Mort-making marine heatwaves to happen more often: study

William Stoichevski

Ocean heat waves that threaten marine life and aquaculture are more long-lasting and frequent than they were a century ago, new research suggests.

Dr. Eric Oliver, Dalhousie University, Halifax, Canada

Sudden ocean heat, rather than sudden cold as in Canada, was recently spotlighted when the fish mortality records of Scottish salmon farms were made public. Heatwave-related deaths were many. The response from industry has been to vaccinate, while in Canada research on salmon genetically altered to tolerate heat has begun.

The findings of Dalhousie University scientist, Eric Oliver, and his colleagues worldwide suggest we’ll see more mortality in the short-term. Dr. Oliver’s work suggests that between 1925 and 2016 annual marine heatwave days are up 54 percent “with an accelerating trend since 1982”.

Worsening trend
“This means a marine ecosystem that used to experience 30 days of extreme heat per year in the early 20th century is now experiencing 45 marine heatwave days per year,” Dr.
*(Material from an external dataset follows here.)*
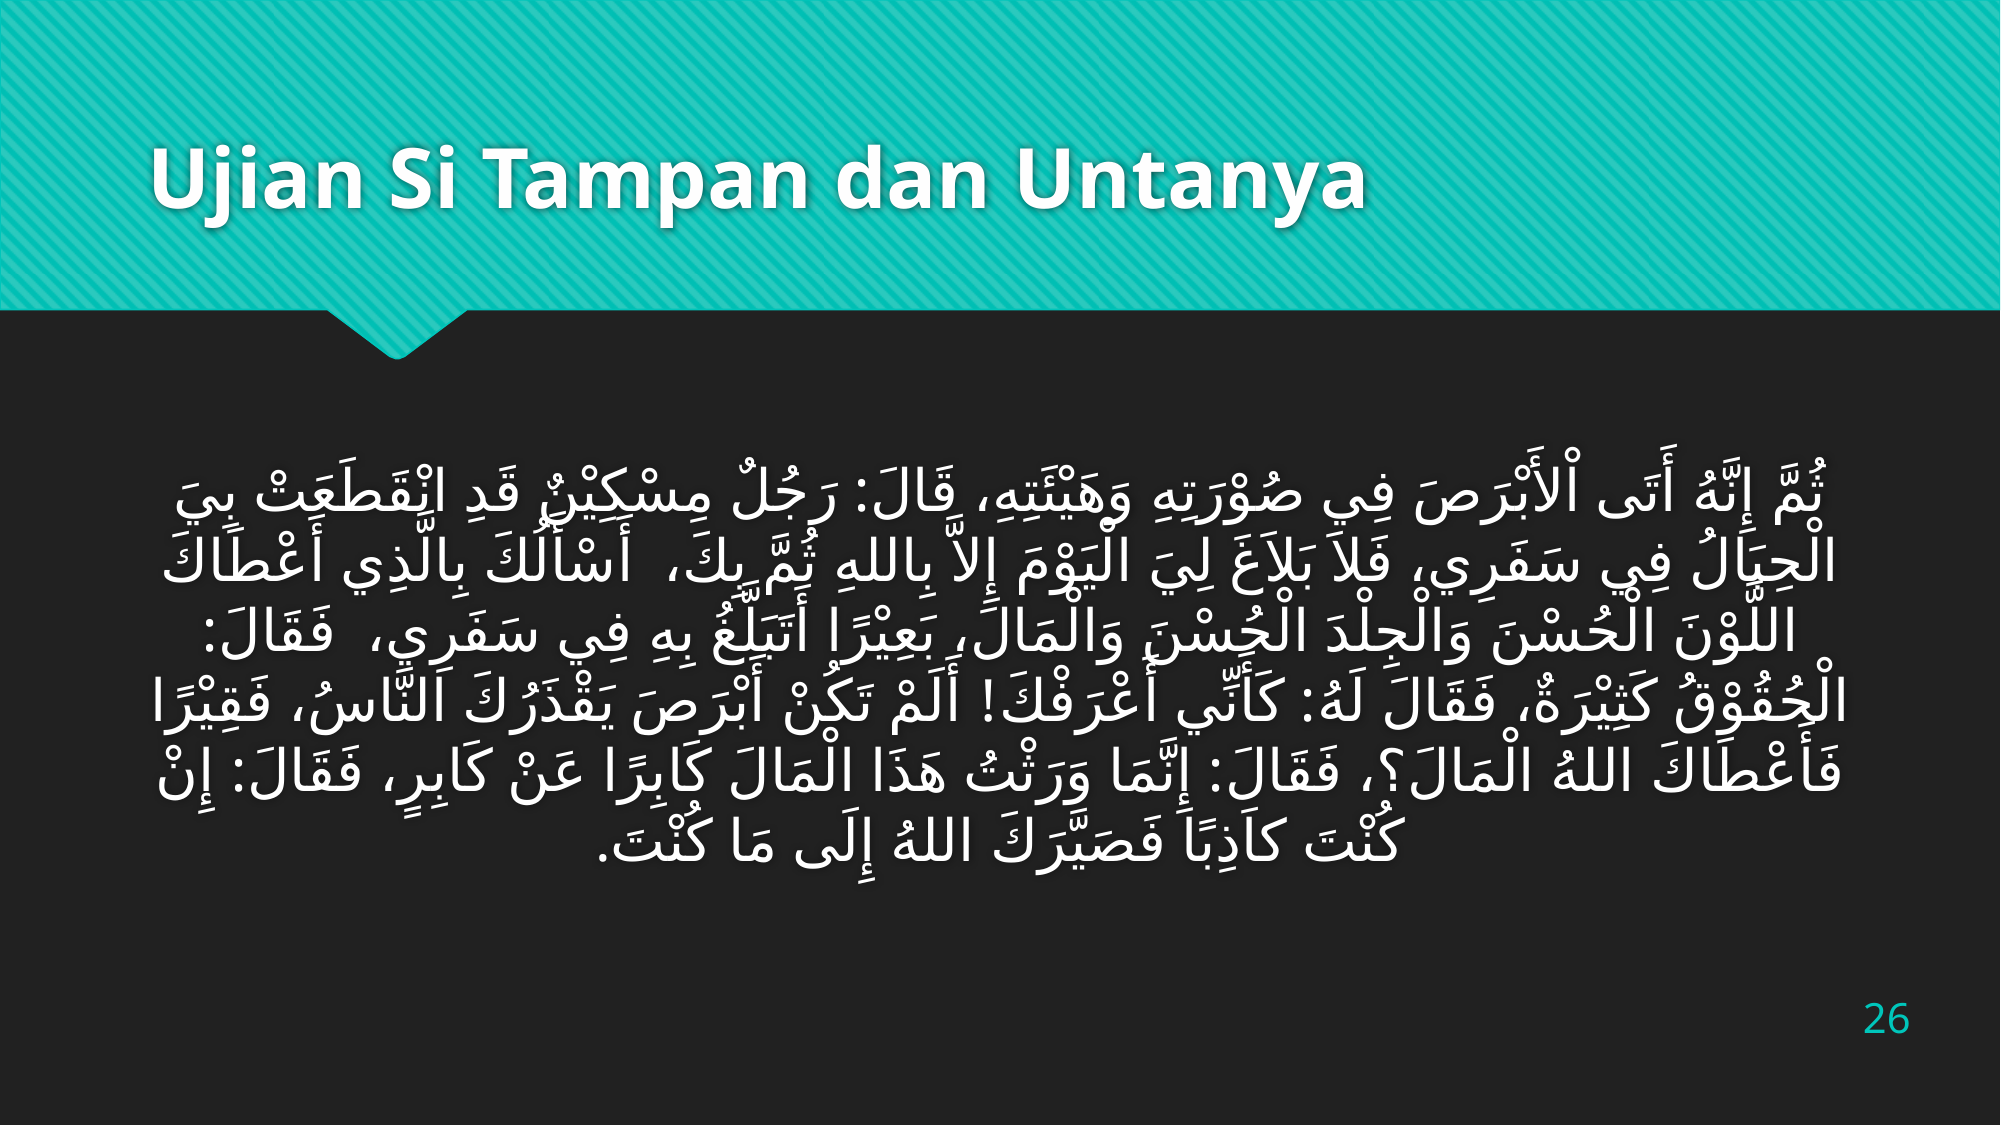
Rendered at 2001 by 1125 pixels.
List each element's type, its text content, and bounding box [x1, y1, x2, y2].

title Ujian Si Tampan dan Untanya [132, 73, 1868, 233]
slide_number 26 [1751, 970, 1926, 1051]
list ثُمَّ إِنَّهُ أَتَى اْلأَبْرَصَ فِي صُوْرَتِهِ وَهَيْئَتِهِ، قَالَ: رَجُلٌ مِسْكِيْنٌ قَدِ انْقَطَعَتْ بِيَ الْحِبَالُ فِي سَفَرِي، فَلاَ بَلاَغَ لِيَ الْيَوْمَ إِلاَّ بِاللهِ ثُمَّ بِكَ، أَسْأَلُكَ بِالَّذِي أَعْطَاكَ اللَّوْنَ الْحُسْنَ وَالْجِلْدَ الْحُسْنَ وَالْمَالَ، بَعِيْرًا أَتَبَلَّغُ بِهِ فِي سَفَرِي، فَقَالَ: الْحُقُوْقُ كَثِيْرَةٌ، فَقَالَ لَهُ: كَأَنِّي أَعْرَفْكَ! أَلَمْ تَكُنْ أَبْرَصَ يَقْذَرُكَ النَّاسُ، فَقِيْرًا فَأَعْطَاكَ اللهُ الْمَالَ؟، فَقَالَ: إِنَّمَا وَرَثْتُ هَذَا الْمَالَ كَابِرًا عَنْ كَابِرٍ، فَقَالَ: إِنْ كُنْتَ كاَذِبًا فَصَيَّرَكَ اللهُ إِلَى مَا كُنْتَ. [134, 364, 1866, 962]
Oliver was quoted by University chroniclers as saying.

“That extra exposure time to extreme heat can have detrimental effects on ecosystem health, with impacts on biodiversity as well as economic activities including fisheries and aquaculture.”
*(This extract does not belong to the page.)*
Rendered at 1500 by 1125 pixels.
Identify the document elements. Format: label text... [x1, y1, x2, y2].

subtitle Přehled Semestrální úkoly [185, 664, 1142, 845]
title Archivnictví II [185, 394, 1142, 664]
Unlike heatwaves on land, marine heatwaves don’t usually make headlines. Some should have, however.

Deadly: satellite imagery of a marine heatwave in the Pacific Ocean

In 2011, a marine heatwave in Western Australia caused an ecosystem shift: kelp was replaced by seaweed after a period of heat, even after temperatures returned to normal. It means areas can sea long-standing change.

In 2012, a marine heatwave off Maine produced an early landing of lobster, and prices dropped.
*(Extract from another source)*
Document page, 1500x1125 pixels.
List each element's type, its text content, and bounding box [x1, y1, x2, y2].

Read Scottish morts cross-section shows higher cost of disease

Damaging heat waves at sea will continue, Dr. Oliver said, adding that they’re “mostly explained by” ocean temperatures worldwide.

“We will continue to see impacts on our marine ecosystems, making them less stable and predictable,” Dr. Oliver explained. “These are systems that many around the world rely on for food, livelihoods and recreation.”

He said he and researchers in the UK and Australia will now try better know what’s coming.

“Our next step is to quantify what the future changes will be,” he said.